## [Tugas Anda]
1: Jawablah pertanyaan berikut berdasarkan teks tentang gurindam.
(a) Pada syair Melayu, di bagian mana perkataan bersajak serupa dua berpasang?
(b) Dalam gurindam, sajak yang kedua jadi seperti apa?
(c) Menurut bagian penutup teks, sajak-sajak itu berisi apa?
2: Bagaimana isi teks tentang gurindam jika diringkas dalam dua kalimat?
3: Sambunglah teks tentang gurindam mulai sesudah kalimat terakhirnya.

Syahdan adalah beda antara gurindam dengan syair itu aku nyatakan pula.Bermula arti syair melayu iaitu perkataan yang bersajak serupa dua berpasang pada akhirnya dan tiada berkehendak pada sempurna perkataan pada satu-satu pasangnya bersalahan dengan gurindam. Adapun gurindam itu iaitu perkataan yang bersajak juga pada akhir pasangannya tetapi sempurna perkataannya dengan satu pasangan sahaja Jadilah seperti saja yang pertama itu syarat dan syair sajak yang kedua itu jadi seperti jawab. Bermula inilah rupa syairnya

Dari pernyataan tersebut, kita dapat melihat bahwa sajak-sajak tersebut ternyata berisi tuntunan moral yang berbasiskan agama. Kita juga dapat memahami bahwa Gurindam Dua Belas merupakan bentuk syiar sang penyair.

## [Data Tersedia]
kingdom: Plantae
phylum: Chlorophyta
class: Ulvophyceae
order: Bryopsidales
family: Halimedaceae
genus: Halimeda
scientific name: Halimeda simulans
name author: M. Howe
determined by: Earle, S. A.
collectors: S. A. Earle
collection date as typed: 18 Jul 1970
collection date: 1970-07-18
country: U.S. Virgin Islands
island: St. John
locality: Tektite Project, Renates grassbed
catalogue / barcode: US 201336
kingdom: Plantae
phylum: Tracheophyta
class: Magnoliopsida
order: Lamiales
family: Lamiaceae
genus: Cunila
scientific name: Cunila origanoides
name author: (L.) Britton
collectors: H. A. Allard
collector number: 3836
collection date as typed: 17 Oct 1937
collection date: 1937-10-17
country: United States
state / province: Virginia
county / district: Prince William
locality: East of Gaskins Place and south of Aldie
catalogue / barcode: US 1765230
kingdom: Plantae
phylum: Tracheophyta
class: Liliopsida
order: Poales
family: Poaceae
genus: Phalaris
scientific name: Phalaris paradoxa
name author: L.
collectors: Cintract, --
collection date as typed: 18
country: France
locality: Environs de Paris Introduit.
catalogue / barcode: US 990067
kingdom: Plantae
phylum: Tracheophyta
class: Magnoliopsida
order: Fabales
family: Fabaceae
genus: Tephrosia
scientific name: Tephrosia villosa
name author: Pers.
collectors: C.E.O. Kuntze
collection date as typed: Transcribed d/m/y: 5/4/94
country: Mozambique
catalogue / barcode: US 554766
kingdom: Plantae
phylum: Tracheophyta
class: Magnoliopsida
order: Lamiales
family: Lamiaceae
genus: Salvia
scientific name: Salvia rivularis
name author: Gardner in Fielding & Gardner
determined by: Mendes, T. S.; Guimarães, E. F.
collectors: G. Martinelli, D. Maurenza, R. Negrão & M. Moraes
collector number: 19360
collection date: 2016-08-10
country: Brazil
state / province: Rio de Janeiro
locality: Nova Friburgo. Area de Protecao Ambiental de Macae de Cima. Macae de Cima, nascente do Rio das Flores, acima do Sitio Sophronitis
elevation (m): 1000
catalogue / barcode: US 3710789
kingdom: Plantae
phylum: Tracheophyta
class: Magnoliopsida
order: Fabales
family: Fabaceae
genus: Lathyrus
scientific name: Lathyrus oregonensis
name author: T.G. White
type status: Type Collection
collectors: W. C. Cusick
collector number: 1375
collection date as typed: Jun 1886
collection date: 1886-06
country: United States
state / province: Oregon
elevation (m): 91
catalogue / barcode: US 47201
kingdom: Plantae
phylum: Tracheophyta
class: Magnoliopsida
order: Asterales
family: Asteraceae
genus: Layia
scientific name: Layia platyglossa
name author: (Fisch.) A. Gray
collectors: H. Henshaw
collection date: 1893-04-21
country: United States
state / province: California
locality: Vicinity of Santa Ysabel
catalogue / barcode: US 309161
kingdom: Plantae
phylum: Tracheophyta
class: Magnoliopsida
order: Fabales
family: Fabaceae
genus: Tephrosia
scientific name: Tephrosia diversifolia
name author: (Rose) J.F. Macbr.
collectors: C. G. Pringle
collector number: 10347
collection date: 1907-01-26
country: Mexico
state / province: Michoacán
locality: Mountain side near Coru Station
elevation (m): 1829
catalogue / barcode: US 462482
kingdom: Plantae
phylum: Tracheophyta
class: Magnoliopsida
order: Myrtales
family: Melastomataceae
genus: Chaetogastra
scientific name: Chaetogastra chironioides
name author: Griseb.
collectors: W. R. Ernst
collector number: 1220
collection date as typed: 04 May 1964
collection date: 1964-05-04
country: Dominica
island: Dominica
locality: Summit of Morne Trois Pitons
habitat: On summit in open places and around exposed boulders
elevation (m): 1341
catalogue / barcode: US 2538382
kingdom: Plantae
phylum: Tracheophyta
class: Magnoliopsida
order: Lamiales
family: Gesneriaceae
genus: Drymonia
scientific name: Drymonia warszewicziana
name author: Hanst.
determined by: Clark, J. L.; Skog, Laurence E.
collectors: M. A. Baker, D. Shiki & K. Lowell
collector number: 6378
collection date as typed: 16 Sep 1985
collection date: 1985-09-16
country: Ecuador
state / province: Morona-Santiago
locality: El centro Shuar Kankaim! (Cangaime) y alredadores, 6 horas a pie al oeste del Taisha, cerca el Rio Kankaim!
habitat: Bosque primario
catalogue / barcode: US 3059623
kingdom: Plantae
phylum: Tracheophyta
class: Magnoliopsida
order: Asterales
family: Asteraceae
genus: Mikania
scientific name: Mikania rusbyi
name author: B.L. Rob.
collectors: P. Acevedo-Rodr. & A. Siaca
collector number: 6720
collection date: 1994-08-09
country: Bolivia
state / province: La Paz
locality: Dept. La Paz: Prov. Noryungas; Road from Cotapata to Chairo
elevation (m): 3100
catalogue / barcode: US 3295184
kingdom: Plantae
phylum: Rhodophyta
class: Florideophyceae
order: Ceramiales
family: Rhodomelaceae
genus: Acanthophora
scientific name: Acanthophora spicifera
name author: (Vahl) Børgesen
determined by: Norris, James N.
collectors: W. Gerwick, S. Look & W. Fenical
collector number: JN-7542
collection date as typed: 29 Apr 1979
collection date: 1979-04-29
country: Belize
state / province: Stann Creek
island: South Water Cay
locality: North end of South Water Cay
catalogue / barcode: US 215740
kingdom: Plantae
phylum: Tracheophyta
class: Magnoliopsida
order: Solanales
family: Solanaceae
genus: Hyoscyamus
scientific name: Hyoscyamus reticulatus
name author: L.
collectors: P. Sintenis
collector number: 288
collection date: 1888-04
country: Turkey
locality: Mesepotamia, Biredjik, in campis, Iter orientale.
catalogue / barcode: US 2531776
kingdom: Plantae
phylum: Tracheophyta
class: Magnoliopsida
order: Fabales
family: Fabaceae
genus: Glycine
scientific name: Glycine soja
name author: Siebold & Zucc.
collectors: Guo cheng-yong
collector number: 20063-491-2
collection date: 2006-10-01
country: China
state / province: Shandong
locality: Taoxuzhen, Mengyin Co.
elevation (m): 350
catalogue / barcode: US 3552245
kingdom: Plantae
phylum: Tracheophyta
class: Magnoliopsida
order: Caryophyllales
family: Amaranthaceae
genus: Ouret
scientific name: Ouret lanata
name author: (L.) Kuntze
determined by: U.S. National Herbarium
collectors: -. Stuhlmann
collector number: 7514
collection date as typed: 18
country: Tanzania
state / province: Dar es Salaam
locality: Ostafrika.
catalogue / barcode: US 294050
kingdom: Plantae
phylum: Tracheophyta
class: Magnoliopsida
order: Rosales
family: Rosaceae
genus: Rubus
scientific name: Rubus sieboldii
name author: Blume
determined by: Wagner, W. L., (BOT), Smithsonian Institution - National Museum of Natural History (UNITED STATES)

## [Kunci Jawaban]
1:
(a) Pada akhirnya.
(b) Seperti jawab.
(c) Tuntunan moral yang berbasiskan agama.

2: Syair Melayu ialah perkataan yang bersajak serupa dua berpasang pada akhirnya tanpa menuntut perkataan sempurna pada tiap pasangnya, sedangkan gurindam juga bersajak pada akhir pasangannya tetapi perkataannya sempurna dalam satu pasangan saja, dengan sajak kedua menjadi seperti jawab. Sajak-sajak itu berisi tuntunan moral yang berbasiskan agama, dan Gurindam Dua Belas merupakan bentuk syiar sang penyair.

3:
Raja Ali Haji menulis Gurindam Dua Belas berdasarkan pengalaman dan pengetahuan yang dimilikinya. Kumpulan gurindam ini terdiri dari dua belas pasal, antara lain tentang ibadah, kewajiban raja, kewajiban anak, kewajiban orang tua, budi pekerti, dan hidup bermasyarakat. Gurindam Dua Belas dapat dikatakan berisi imbauan dan nasihat Raja Ali Haji untuk rakyatnya khususnya dan pembaca umumnya.

Sesuai dengan prinsip gurindam, yaitu larik pertama adalah “syarat” sedangkan larik kedua merupakan “jawab”, larik kedua pada Gurindam Dua Belas menjelaskan apa yang sebenarnya terjadi pada seseorang apabila seseorang masuk ke dalam kondisi pada larik pertama. Apabila banyak mencela orang,/itulah tanda dirinya kurang berarti bila seseorang berada dalam kondisi sering (banyak) mencela orang lain, berarti ia adalah orang yang kurang baik atau memiliki cacat yang sebenarnya pantas dicela.

2.5. Naskah Lengkap Gurindam 12

Gurindam I

Barang siapa tiada memegang agama,

sekali-kali tiada boleh dibilangkan nama.

Barang siapa mengenal yang empat,

maka ia itulah orang ma'rifat

Barang siapa mengenal Allah,

suruh dan tegahnya tiada ia menyalah.

Barang siapa mengenal diri,

maka telah mengenal akan Tuhan yang bahari.

Barang siapa mengenal dunia,

tahulah ia barang yang terpedaya.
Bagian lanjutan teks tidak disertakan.